(AVAILABLE DATA Opens)

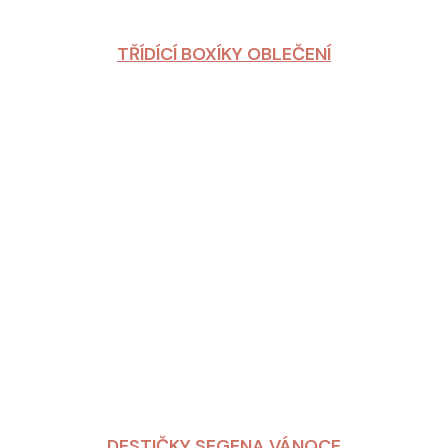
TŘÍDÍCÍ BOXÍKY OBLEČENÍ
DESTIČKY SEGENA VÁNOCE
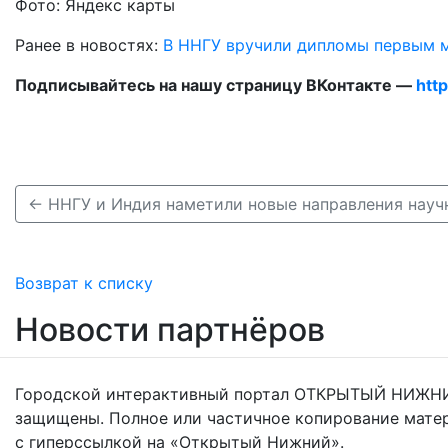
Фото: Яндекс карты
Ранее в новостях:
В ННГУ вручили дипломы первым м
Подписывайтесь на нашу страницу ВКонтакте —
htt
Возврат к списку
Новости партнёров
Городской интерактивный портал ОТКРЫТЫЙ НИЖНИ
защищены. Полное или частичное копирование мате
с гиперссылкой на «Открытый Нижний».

(AVAILABLE DATA Closes)
(AVAILABLE DATA Opens)

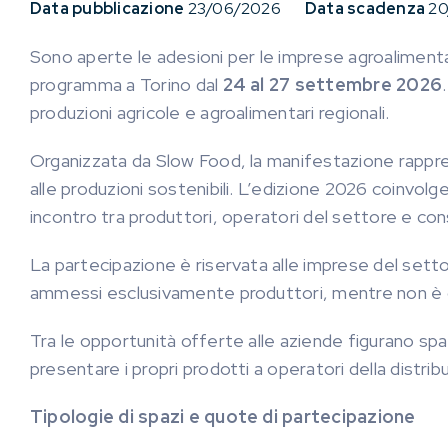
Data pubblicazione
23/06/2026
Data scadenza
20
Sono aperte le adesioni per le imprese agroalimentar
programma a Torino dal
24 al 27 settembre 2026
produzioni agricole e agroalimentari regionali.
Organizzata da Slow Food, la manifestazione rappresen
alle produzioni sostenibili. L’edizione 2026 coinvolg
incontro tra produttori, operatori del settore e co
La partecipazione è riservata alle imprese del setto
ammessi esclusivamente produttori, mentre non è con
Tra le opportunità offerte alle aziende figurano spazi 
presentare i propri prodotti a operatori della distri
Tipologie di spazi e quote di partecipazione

(AVAILABLE DATA Closes)

#### PROMPT:
Would you print exactly, and only, the lines of the data above from the line with "produzioni agricole e" through the line with "Tipologie di spazi e quote di partecipazione", inclusive?

#### RESPONSE:
produzioni agricole e agroalimentari regionali.
Organizzata da Slow Food, la manifestazione rappresen
alle produzioni sostenibili. L’edizione 2026 coinvolg
incontro tra produttori, operatori del settore e co
La partecipazione è riservata alle imprese del setto
ammessi esclusivamente produttori, mentre non è con
Tra le opportunità offerte alle aziende figurano spazi 
presentare i propri prodotti a operatori della distri
Tipologie di spazi e quote di partecipazione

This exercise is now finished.